Quando existe direção clara, tudo ganha coerência, porque as equipas compreendem prioridades, os recursos são melhor utilizados, as decisões tornam-se mais rápidas, os conflitos diminuem, a comunicação melhora e, acima de tudo, as pessoas deixam de trabalhar apenas para cumprir funções e começam a trabalhar para concretizar objetivos comuns.
A clareza estratégica produz alinhamento e o alinhamento produz confiança.
Numa equipa de futebol, os jogadores sentem-se mais seguros quando conhecem o plano de jogo, mesmo perante dificuldades, existe referência coletiva, identidade e intenção.
Nas organizações acontece o mesmo, porque as pessoas toleram pressão, mudança e exigência quando percebem propósito e direção, sendo o que destrói a motivação não é o esforço é a confusão.
Por isso, uma liderança eficaz não começa por perguntar “qual é a solução?”, mas sim por perguntar “qual é verdadeiramente a necessidade?”.
A diferença parece pequena, mas muda tudo.

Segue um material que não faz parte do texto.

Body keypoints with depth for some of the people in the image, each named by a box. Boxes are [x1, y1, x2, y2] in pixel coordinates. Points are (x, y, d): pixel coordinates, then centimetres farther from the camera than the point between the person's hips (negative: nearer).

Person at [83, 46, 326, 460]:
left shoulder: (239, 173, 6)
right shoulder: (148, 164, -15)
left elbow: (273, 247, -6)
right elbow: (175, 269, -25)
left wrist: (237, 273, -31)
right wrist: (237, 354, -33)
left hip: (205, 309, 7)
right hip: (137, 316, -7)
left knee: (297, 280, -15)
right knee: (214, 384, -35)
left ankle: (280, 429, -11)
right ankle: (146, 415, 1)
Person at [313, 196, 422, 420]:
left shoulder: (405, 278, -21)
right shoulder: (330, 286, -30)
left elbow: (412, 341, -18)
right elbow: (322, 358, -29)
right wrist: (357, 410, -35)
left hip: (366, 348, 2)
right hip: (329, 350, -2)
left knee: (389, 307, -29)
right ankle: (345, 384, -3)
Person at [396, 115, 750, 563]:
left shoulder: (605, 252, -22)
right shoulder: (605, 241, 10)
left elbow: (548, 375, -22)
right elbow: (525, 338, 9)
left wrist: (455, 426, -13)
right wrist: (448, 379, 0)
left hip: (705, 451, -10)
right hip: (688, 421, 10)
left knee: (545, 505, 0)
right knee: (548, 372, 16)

Porque só depois de identificar corretamente necessidades é possível desenhar soluções ajustadas, mobilizar equipas de forma inteligente e construir estratégias capazes de produzir resultados consistentes, porque sem isso, a organização entra em campo sem estratégia e quando ninguém sabe exatamente como jogar, até os profissionais mais talentosos acabam por parecer perdidos.
Nota: O texto constitui a opinião exclusiva e única do seu autor, que só a este vincula e não refletem a opinião ou posição da instituição onde presta serviço.